2023 ARRS ANNUAL MEETING - ABSTRACTS

RETURN TO ABSTRACT LISTING


E2750. Got Calcium? A Review of Calcification Patterns on Abdominal Radiographs
Authors
  1. Faizullah Mashriqi; Donald and Barbara Zucker School of Medicine at Hofstra/Northwell Health
  2. John Hines; Donald and Barbara Zucker School of Medicine at Hofstra/Northwell Health
Background
Calcifications are a salient manifestation of both benign and malignant intra-abdominal processes. Understanding patterns of abdominal calcifications in certain anatomical distributions can aid in guiding the diagnostic radiologist in forming a differential diagnosis. Generally, tissue calcifications occur in one of four settings; dystrophic calcification occurs in the setting of cellular injury in a normal background blood calcium level. Metastatic calcifications occur in the setting of hypercalcemia resulting in calcium precipitation in otherwise normal tissue. When there is stasis of content in hollow viscera, stasis to flow-type calcifications can occur. Lastly, tumor calcifications occur in the setting of necrotic or mucinous neoplasms.

Educational Goals / Teaching Points
This educational exhibit aims to discuss mechanisms of intra-abdominal calcifications; discuss four basic types of calcification morphology; review differential diagnosis for intra-abdominal and intrapelvic calcifications; and demonstrate examples of vascular, gastrointestinal, genitourinary and other abdominal calcifications, with CT correlation in appropriate cases.

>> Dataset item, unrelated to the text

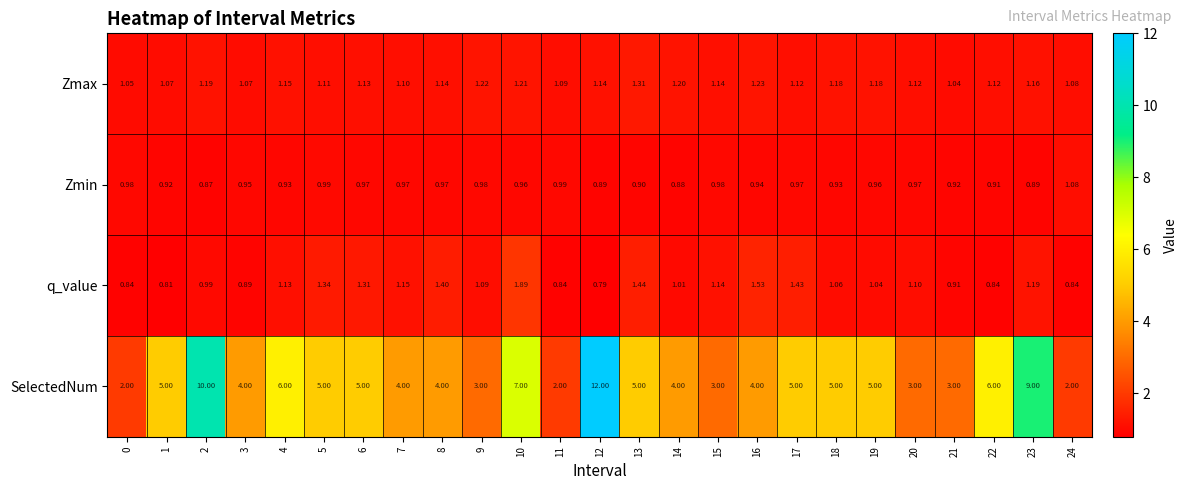

At 5, list the series in order from largest to smallest.

SelectedNum, q_value, Zmax, Zmin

Key Anatomic/Physiologic Issues and Imaging Findings/Techniques
Classically intra-abdominal calcifications occur in one of four morphologies. Concretions represent discrete calcified deposits and can be seen in urinary tract stones, gallstones, pancreatic calcifications, phleboliths, appendicoliths, etc. Conduit calcifications occur in the wall of a tube-like structure. This can be seen in arteries, ductus deferens, pancreatic duct and other fluid filled tubular structures. Curvilinear densities are characteristic for cystic calcifications and represent a calcified rim of a lesion. This can be seen in simple cysts, aneurysms, porcelain gallbladder and echinococcal cysts. Solid mass calcifications can have a broad morphologic appearance. These are often seen with uterine leiomyomas, but can be seen with metastases, primary neoplasms (for example mucinous GI tract tumors), tuberculosis, and auto-splenectomy.

Conclusion
Intra-abdominal calcifications are a key diagnostic clue on abdominal radiographs. Localizing the anatomic compartment and identifying the calcification morphology can aid in forming a differential diagnosis.